Pour aller voir les abeilles, tu mets des vêtements amples.
Ainsi, elles ne pourront pas te piquer à travers le tissu. Tu mets des bottes,
des gants épais. Sur ta tête, tu mets un canotier comme en portait Maurice
Chevalier. De ses bords tombe un tulle de toile à moustiquaire, que tu fais
bouffer un peu avant de le rentrer sous ton col. Équipé de cette façon, en
principe, tu ne crains rien.
Je me souviens pourtant que mon père ... Il avait dû mal
disposer son voile ... dût garder le lit pendant plusieurs jours. Il s'était
fait piquer, avait fait une réaction allergique ... Son visage était gonflé,
gonflé !
- " Ma tête ressemble à une tête de veau bouillie. Il n'y a
plus qu'à me mettre du persil dans les narines !"
La sortie des cadres
Pierre Perroteau, lui, ne se faisait jamais piquer. Il manipulait un petit soufflet, ( catalogue Manufrance !) une toile de jute s'y consumait lentement , rougeoyant, dégageant une fumée jaunâtre, âcre. Le "Gros Pierre", ( rien ne justifiait ce sobriquet, mais peut-être qu'il l'avait mérité un jour ?) Le "Gros Pierre dirigeait le jet de fumée vers l'entrée de la ruche. Il en soulevait le toit , enfumait les rayons de la hausse. Il ôtait les cadres et les déposait dans une cantine militaire réservée à cet usage. Il la refermait. Les insectes semblaient engourdis et ceux qui revenaient des champs, les pattes chargées de pollen, se tenaient à distance. Examen de la ruche : Pas d'araignées rouges ( cela vous détruit toute une ruche, les araignées rouges ! ) Du propolis bien réparti ... On replaçait la hausse vide, on lui remettait son toit. On emportait la cantine et ses rayons de miel. On reviendrait plus tard pour replacer les cadres lorsqu'ils seraient vides.
L'extraction du miel avait lieu à Saint-Georges, chez le
"Gros Pierre" : Vaste maison bourgeoise, l'une des plus vastes
du bourg. Le père de Pierre Perroteau avait été percepteur, je crois.
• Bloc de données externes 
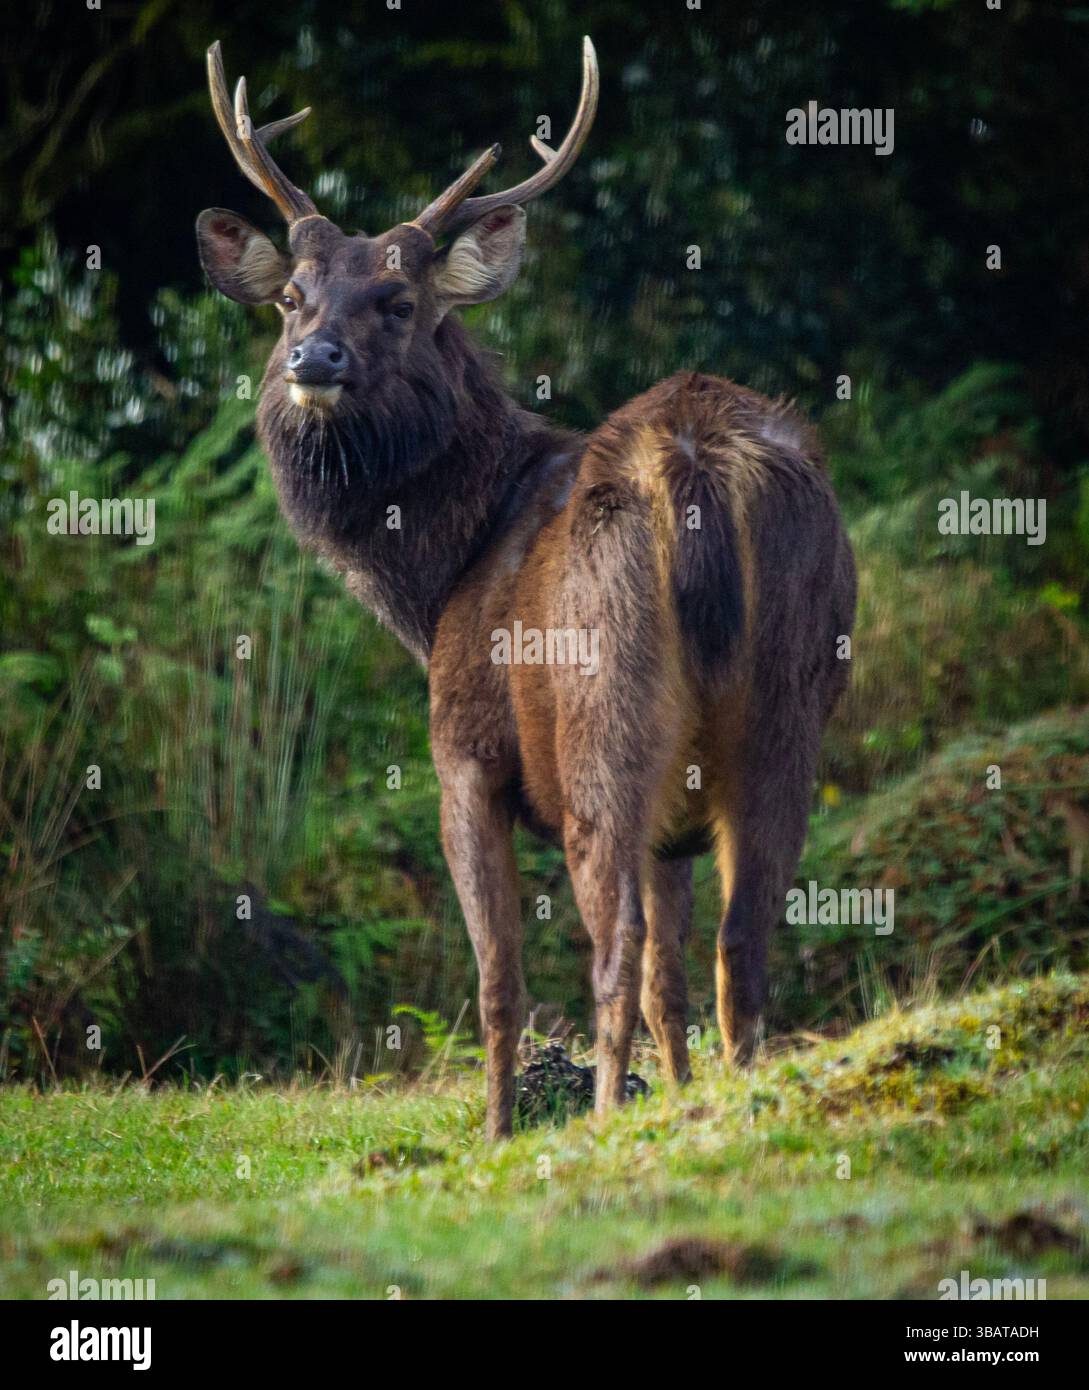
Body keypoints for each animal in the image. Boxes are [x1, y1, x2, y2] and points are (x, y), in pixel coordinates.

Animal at [196, 37, 856, 1138]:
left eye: (400, 304)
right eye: (292, 295)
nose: (312, 357)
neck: (436, 583)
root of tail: (692, 464)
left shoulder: (463, 751)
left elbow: (498, 981)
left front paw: (499, 1130)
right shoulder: (676, 820)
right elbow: (673, 976)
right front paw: (678, 1102)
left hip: (601, 709)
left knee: (613, 950)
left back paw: (600, 1112)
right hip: (787, 709)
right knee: (741, 941)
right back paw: (729, 1100)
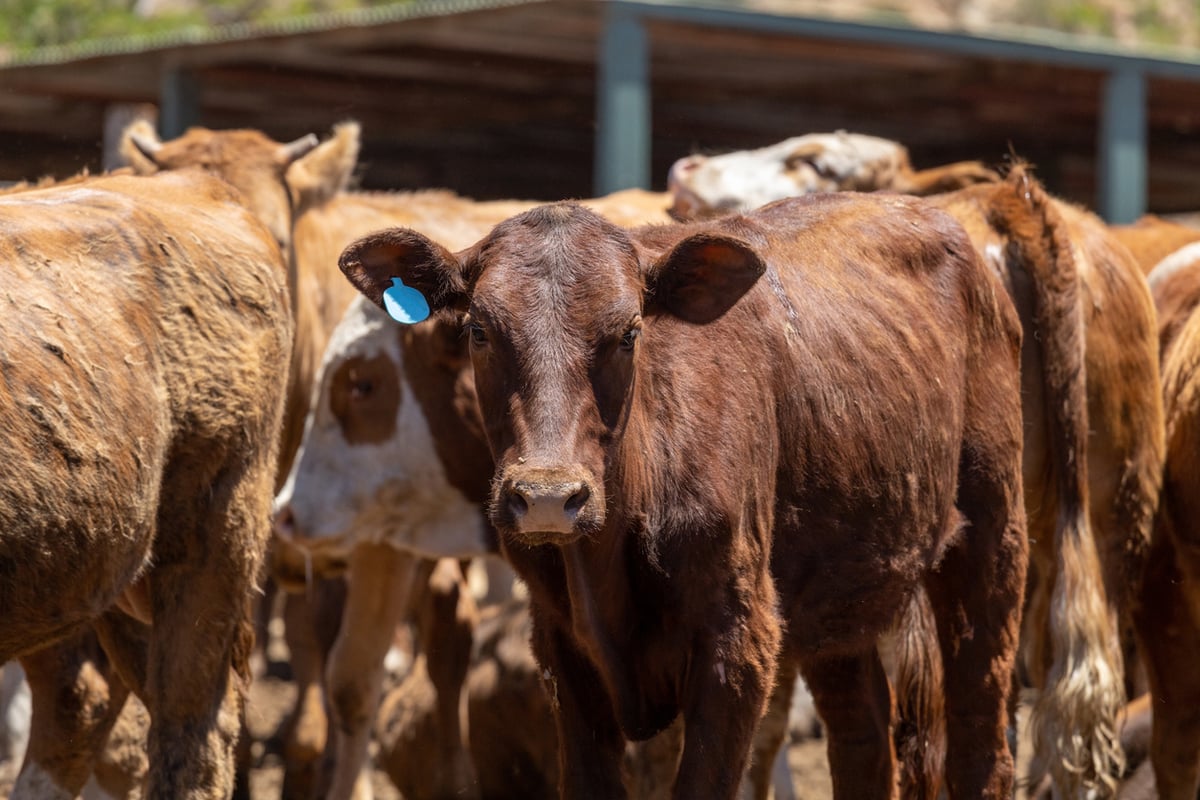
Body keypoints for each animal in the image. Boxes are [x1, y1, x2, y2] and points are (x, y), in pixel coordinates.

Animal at [340, 194, 1032, 800]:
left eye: (628, 332)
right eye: (479, 331)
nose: (547, 496)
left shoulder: (739, 640)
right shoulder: (561, 648)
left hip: (994, 538)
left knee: (980, 744)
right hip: (842, 596)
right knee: (863, 741)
Je me
souviens d'une grande cuisine, d'une large cheminée devant laquelle il y avait
un tourne-broche à mécanisme d'horlogerie ... Curieuse impression de fin
d'époque et de fin de race ...
LA CENTRIFUGEUSE
Le "Gros Pierre" ne s'était jamais marié. Il n'avait jamais travaillé non plus. Il avait vivoté au rythme des ventes de morceaux de terrains qui avaient constitué son patrimoine. La table, dans la cuisine, était en permanence encombrée de papiers gras et de reliefs de repas. Dans la pièce attenante, là où se trouvait l'extracteur à miel, le plafond à demi écroulé, victime des termites, laissait passer les pieds d'un lit de fer forgé. Il y avait une accumulation d'articles de pêche et de meubles déglingués. De l'autre côté, il y avait une grande salle à manger qui n'était plus utilisée depuis longtemps ... Longue table, chaises droites. Il y avait un tapis de poussière sur les meubles. Aux murs étaient accrochés des cadres aux vitres bombées, ne contenant plus que des petits tas de plumes là où il y avait eu des oiseaux naturalisés. . J'ai connu la mère de Pierre Perroteau, elle était Créole. Énigmatique personne, faisant un peu le ménage de son fils, passant les après-midi au soleil, assise devant sa porte, dans un fauteuil de bois au dossier paillé. Le teint de Pierre Perroteau, terreux et gris avait conservé quelque chose de ses origines mêlées. La famille avait fait fortune aux Antilles autrefois ... Une fortune dont il ne restait rien. Mais j'ai vu le "Gros Pierre" surveiller les foins et les battages dans des fermes qui ne lui appartenaient plus.